861 em 2002 para 286.000 em 2016 e registar-se um aumento de instituições de
ensino superior, o desemprego ainda é uma preocupação especialmente desde 2015,
período em que verificou-se um acentuado arrefecimento da economia. Este texto
vem complementar algumas das ideias apresentadas num outro texto[2], analisando
desta feita as razões da ausência de
demanda para a oferta de uma mão-de-obra cada vez mais instruída.
Hoje parece ser inegável que
em Angola assistimos uma situação de desemprego
persistente. Apesar do Relatório Sobre
Emprego publicado pelo INE em Setembro de 2017 indicar uma taxa de
desemprego de 20% entre a população com 15 – 64 anos, este mesmo relatório
também indica que o desemprego chega aos 38% entre os jovens dos 15 – 24 anos
altura em que muitos terminam o
ensino superior. Essa situação é agravada,
ainda mais, com o aumento anual da oferta
de graduados, por parte das instituições do ensino superior, sem que haja
uma alteração a nível da demanda.
De facto, o Boletim Estatístico do Ensino Superior
de 2016 indica, por um lado, que em 2015 foram colocados no mercado 12.395
graduados aumentando para 14.735 em 2016. Por outro lado, o Anuário de Estatísticas das Empresas do
INE referente ao período de 2013 – 2016, indica que das 152.359 empresas
registadas em 2016 estavam em actividade apenas 46.096 empresas. É importante notar
que dessas empresas em actividade 50.3%
pertencem ao sector do comércio, que
como se sabe em Angola é muito dependente da importação o que produz uma
pressão nas reservas internacionais líquidas. O sector da indústria
transformadora, aquele capaz de gerar uma economia de escala e facilitar
as interligações sectoriais, apesar
dos investimentos feitos a nível dos polos de desenvolvimento industriais,
ainda representa cerca de 5.5%. Estes dados ilustram bem a necessidade do Executivo adoptar políticas pragmáticas capazes de
inverterem este quadro.
O desemprego persistente acaba por ser, como nos sugere Delong (2012)
no longo prazo, um impedimento para a recuperação
económica de um País.
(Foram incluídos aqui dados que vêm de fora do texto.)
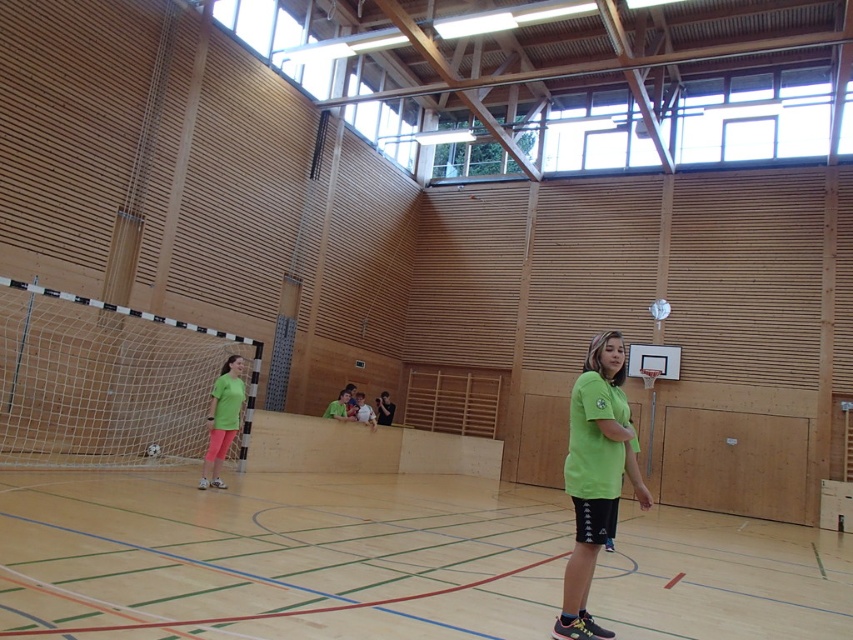
Question: Which object appears closest to the camera in this image?

Choices:
 (A) green matte shirt at lower left
 (B) green matte shirt at center

Answer: (B)

Question: Does green matte shirt at lower left have a greater width compared to light green jersey at center?

Choices:
 (A) no
 (B) yes

Answer: (B)

Question: Does green matte shirt at center come in front of light green jersey at center?

Choices:
 (A) no
 (B) yes

Answer: (B)

Question: Which point is farther to the camera?

Choices:
 (A) (225, 392)
 (B) (372, 426)
 (C) (28, 589)

Answer: (B)

Question: Does green matte shirt at lower left appear on the left side of light green jersey at center?

Choices:
 (A) no
 (B) yes

Answer: (B)

Question: Among these points, which one is farthest from the camera?

Choices:
 (A) (228, 372)
 (B) (368, 419)
 (C) (372, 529)

Answer: (B)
Para o caso de Angola é frequente ouvirmos os
empregadores reclamarem da qualidade dos candidatos ao emprego. Um estudante
recém-graduado que não encontra
inserção no mercado de trabalho corre o risco,
a medida que o tempo passa, de ver as suas habilidades e competências
adquiridas ao longo do seu período de formação tonarem-se obsoletas sem que delas o País e o próprio indivíduo tenham tirado
proveito. Esta situação pode obrigar a um reinvestimento na formação deste
individuo ou, na ausência de incentivos, levar ao recrutamento de mão-de-obra
expatriada. Infelizmente, este problema não tem merecido a devida atenção do
Executivo.
O facto do sector da indústria transformadora, que comporta subsectores intensivos em mão de obra, representar
apenas 5.5% das empresas em actividade serve para ilustrar o nosso argumento de
que não se tem feito chegar recursos a aqueles segmentos e produtores que
poderiam rapidamente gerar um efeito
multiplicativo[3].
Como consequência, o fraco desempenho que
a economia angolana registou nos últimos dois anos[4],
dados recentes do INE indicam um desempenho negativo de -2,6% em 2016 e -2,1%
em 2017 i.e. duas recessões, não gerou
demanda suficiente para absorver a oferta de mão-de-obra graduada (i.e. com
licenciatura concluída) disponível no mercado, com o agravante do Executivo
apresentar soluções que, até prova em contrário, têm-se mostrado demasiado
complexas para serem implementadas nos prazos avançados. Esta realidade faz com
que, segundo o INE, 67% dos jovens desempregados
desistam de procurar empregos.
Para se quebrar este ciclo que
parece estar a tornar-se vicioso urge, por exemplo, compreender e resolver os
constrangimentos que impedem as empresas registadas de darem início a sua
actividade. No período em análise este número passou de 59.056 empresas em 2013
para 104.088 em 2016. Analisando particularmente o sector da indústria
transformadora notasse que em 2013 aguardavam início 3.568 empresas e em 2016
este número passou para 5.197 empresas caso que deveria merecer a devida
atenção dos órgãos competentes, a nível do Executivo, dada a especificidade
deste sector num processo de transformação estrutural.
Enfim, se por um lado é
importante que se aposte na formação da mão-de-obra em Angola, também não é
menos importante tratar de se criar condições para que haja demanda para a
oferta existente. O facto de mais de metade das empresas em actividade em 2016
pertencer ao sector do comércio mostra que o mercado, por si só, não vai
corrigir essa falha. Pelo que, o Executivo, no seu ‘novo’ papel de regulador e coordenador, deve corrigir este mal. Afinal, como indicamos num
outro texto[5], é
imperioso que o Chefe do Executivo compreenda que o sucesso de Angola não pode
estar dependente da flutuação ascendente do preço do petróleo nos mercados
internacionais mas sim, de objectivos realistas e atingíveis no espaço de tempo
definido.
*Publicado inicialmente no Jornal Expansão: Wanda, F. (2018)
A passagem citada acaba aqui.